Positive pressure (\(p=10000\mathrm{Pa}\)) on the upper lateral edges and a negative pressure (\(p=-10000\mathrm{Pa}\)) on the lower lateral edges, corresponding to a case of compression on the upper solid and a case of tension on the lower solid

Figure 1.3-1 : Pressure loading

1.4. Problem solutions#

The solution to the 3D problem is presented. That of the 2D problem is obtained by replacing \(y\) by \(x\).

1.4.1. Pure compression loading#

The structure is in pure compression, the solution on the go is trivial.
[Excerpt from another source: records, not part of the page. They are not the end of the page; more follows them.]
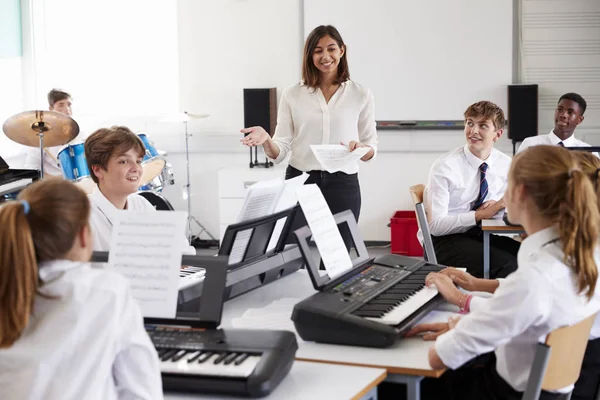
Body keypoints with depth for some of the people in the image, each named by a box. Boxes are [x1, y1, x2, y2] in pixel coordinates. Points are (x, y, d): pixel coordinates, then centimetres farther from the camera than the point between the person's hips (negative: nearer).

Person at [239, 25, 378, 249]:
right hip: (299, 183, 0)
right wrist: (266, 140, -18)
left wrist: (361, 149, -15)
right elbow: (280, 152, 3)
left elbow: (371, 148, 8)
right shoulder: (292, 95, 6)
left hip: (343, 185, 0)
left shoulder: (361, 95, 5)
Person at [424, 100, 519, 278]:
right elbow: (436, 225, -16)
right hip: (445, 240, -5)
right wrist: (480, 215, -24)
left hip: (482, 235, 5)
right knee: (506, 264, -30)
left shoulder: (506, 164, 2)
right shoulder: (444, 167, -13)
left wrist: (499, 205, -9)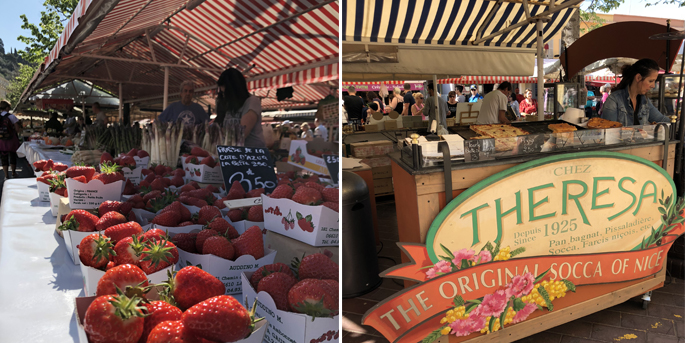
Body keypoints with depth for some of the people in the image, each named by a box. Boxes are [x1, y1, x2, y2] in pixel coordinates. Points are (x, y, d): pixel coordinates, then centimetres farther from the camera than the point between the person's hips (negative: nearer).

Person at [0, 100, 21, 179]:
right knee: (13, 156, 15)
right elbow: (17, 129, -10)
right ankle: (13, 173, 27)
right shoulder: (11, 116, -12)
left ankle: (6, 176, 8)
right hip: (12, 140, -2)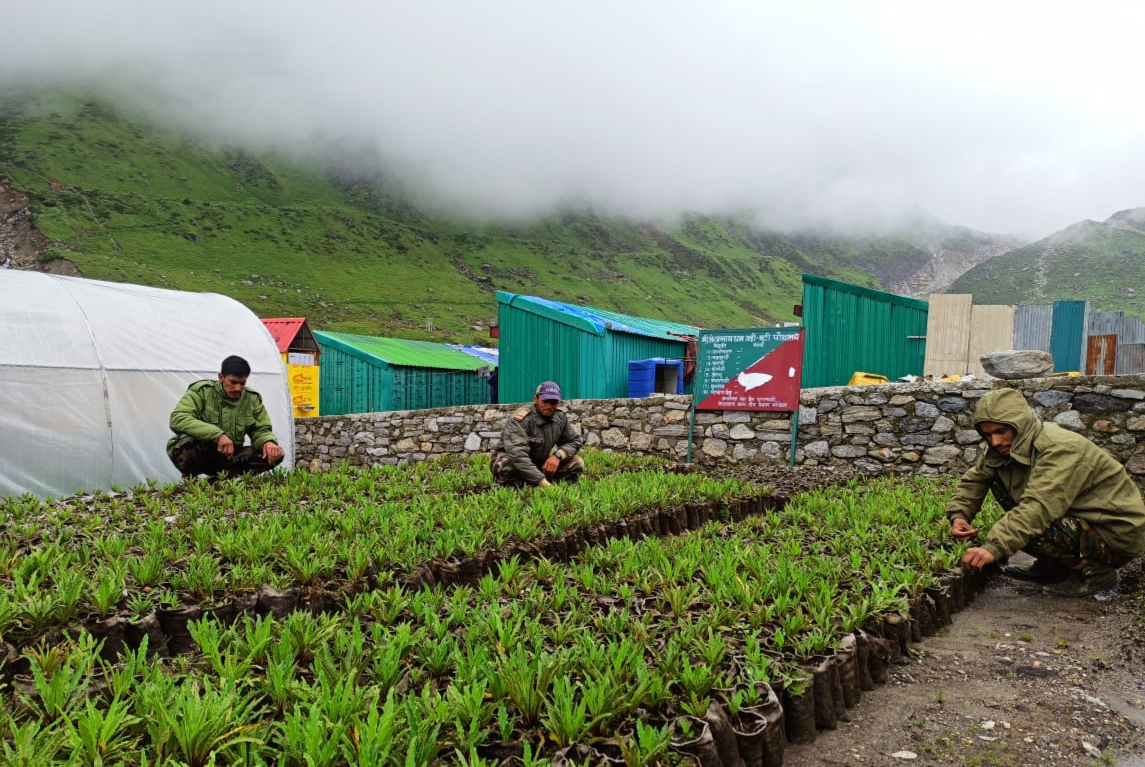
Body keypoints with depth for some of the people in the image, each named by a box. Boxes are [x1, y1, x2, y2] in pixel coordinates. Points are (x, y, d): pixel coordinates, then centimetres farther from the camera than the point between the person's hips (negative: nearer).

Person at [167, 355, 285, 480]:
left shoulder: (252, 399, 0)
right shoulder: (201, 391, -13)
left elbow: (261, 430, 4)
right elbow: (177, 419, -26)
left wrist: (268, 441, -23)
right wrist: (217, 435, -38)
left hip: (229, 457, 4)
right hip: (198, 455, -4)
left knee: (275, 453, -16)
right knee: (187, 442, -38)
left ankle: (219, 479, -7)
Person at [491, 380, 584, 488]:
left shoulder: (561, 417, -5)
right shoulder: (520, 419, -27)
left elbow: (575, 440, 4)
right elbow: (518, 455, -38)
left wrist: (557, 455, -20)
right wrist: (544, 483, -44)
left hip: (541, 465, 6)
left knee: (577, 463, -11)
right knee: (506, 465, -40)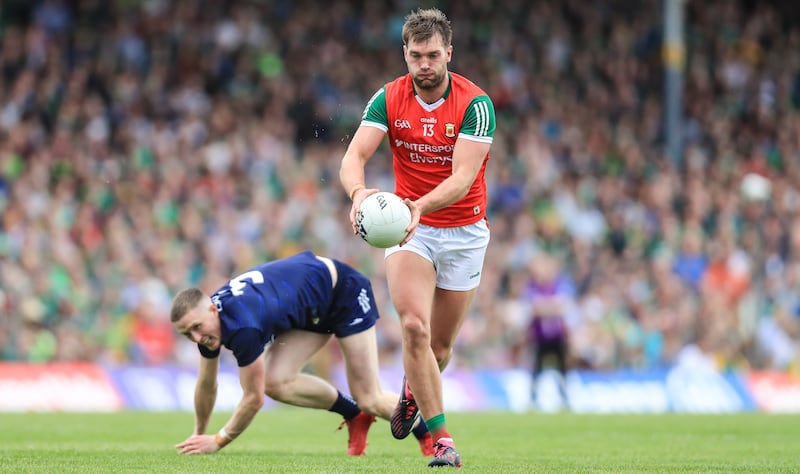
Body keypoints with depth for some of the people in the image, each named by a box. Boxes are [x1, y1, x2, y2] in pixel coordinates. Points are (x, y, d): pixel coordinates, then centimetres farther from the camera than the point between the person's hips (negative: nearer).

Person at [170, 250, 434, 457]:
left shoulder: (242, 327, -38)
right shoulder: (204, 321, -13)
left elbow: (254, 399, -28)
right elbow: (206, 384, 5)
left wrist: (218, 441, -17)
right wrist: (199, 435, 12)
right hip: (314, 312, 8)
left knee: (371, 400, -5)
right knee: (276, 382, -9)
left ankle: (429, 432, 22)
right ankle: (355, 416, 12)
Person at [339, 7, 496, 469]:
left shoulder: (476, 104, -16)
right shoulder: (388, 99, -8)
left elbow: (463, 176, -24)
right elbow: (354, 157, -16)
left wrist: (422, 205, -42)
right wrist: (359, 191, -39)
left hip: (464, 231, -1)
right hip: (409, 226, 1)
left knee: (440, 344, 9)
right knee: (415, 326, -20)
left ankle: (414, 391, 44)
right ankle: (441, 438, -15)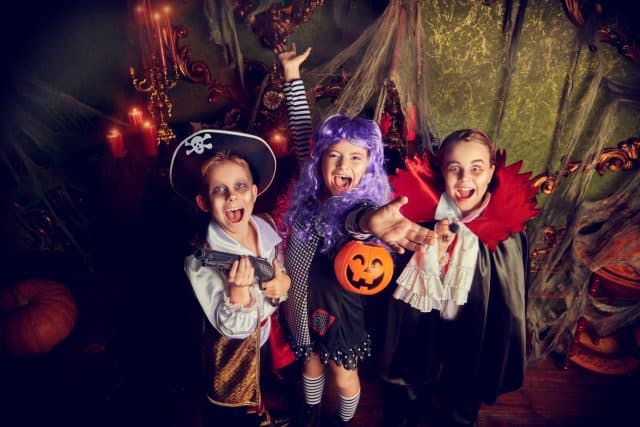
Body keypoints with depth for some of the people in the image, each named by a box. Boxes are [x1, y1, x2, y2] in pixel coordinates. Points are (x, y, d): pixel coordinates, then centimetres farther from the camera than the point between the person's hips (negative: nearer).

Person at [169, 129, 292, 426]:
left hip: (270, 338, 6)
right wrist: (238, 290, -46)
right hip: (234, 354, -5)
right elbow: (234, 329, -28)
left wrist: (284, 282, -23)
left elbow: (286, 273, 0)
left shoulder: (266, 229, -17)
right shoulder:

For the nodes on the left lateral face, the displacement solution is:

\({u}_{y}\mathrm{=}\mathrm{-}\frac{\mathit{LY}}{2}{\varepsilon }_{\mathit{yy}}\mathrm{=}\mathrm{-}\frac{\mathit{LY}}{2}\frac{{\sigma }_{\mathit{yy}}}{E}\mathrm{=}\frac{\mathit{LY}}{2}\frac{p}{E}\mathrm{=}\frac{{2.10}^{4}}{{2.10}^{10}}\mathrm{=}{10}^{\mathrm{-}6}m\)

For the nodes on the right side face, the displacement solution is:

\({u}_{y}\mathrm{=}\frac{\mathit{LY}}{2}{\varepsilon }_{\mathit{yy}}\mathrm{=}\frac{\mathit{LY}}{2}\frac{{\sigma }_{\mathit{yy}}}{E}\mathrm{=}\frac{\mathrm{-}\mathit{LY}}{2}\frac{p}{E}\mathrm{=}\mathrm{-}\frac{{2.10}^{4}}{{2.10}^{10}}\mathrm{=}\mathrm{-}{10}^{\mathrm{-}6}m\)
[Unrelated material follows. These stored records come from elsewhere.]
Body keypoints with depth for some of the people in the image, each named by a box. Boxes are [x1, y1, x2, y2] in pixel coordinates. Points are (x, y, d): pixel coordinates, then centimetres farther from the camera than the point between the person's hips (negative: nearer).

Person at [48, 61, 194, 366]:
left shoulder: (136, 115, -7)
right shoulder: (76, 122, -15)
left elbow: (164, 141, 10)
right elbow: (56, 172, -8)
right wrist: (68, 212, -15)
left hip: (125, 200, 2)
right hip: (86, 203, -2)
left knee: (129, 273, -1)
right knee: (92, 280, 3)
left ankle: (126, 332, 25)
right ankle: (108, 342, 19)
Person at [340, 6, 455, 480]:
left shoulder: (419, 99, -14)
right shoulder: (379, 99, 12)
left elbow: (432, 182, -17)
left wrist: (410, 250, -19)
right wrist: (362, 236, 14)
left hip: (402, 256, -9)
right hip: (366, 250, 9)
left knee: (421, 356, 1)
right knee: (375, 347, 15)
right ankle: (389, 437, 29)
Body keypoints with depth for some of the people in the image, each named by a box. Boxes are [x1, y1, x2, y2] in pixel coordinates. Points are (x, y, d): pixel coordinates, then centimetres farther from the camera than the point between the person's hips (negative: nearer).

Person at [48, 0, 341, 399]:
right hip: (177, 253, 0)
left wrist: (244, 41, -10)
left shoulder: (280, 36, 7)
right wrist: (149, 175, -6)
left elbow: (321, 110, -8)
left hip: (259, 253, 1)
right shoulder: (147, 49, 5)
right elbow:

When an edge node is enriched by the Heaviside function, its displacement is written as a combination of a continuous term and a discontinuous term. For this load case, there is no discontinuity across the interface, so the enriched degrees of freedom are all zero.

1.4.2. Compression/traction loading#

The upper structure is in pure compression and the movements of the nodes on the upper lateral face are the same as those of the previous load case.

The lower structure is in pure traction. Only the signs of the displacement values change. For the nodes on the lower left side, the displacement solution is:

\({u}_{y}=-\frac{\mathrm{LY}}{2}{\varepsilon }_{\mathrm{yy}}=\frac{\mathrm{LY}}{2}\frac{p}{E}=-\frac{{2.10}^{4}}{{2.10}^{10}}=-{10}^{-6}m\)

For the nodes on the lower right side, the displacement solution is:

\({u}_{y}=\frac{\mathrm{LY}}{2}{\varepsilon }_{\mathrm{yy}}=\frac{\mathrm{LY}}{2}\frac{p}{E}=\frac{{2.10}^{4}}{{2.10}^{10}}={10}^{-6}m\)

In this case, the movement is discontinuous across the interface. The values of discontinuous degrees of freedom can be easily determined (we will refer to the similar case treated in [V6.04.173]).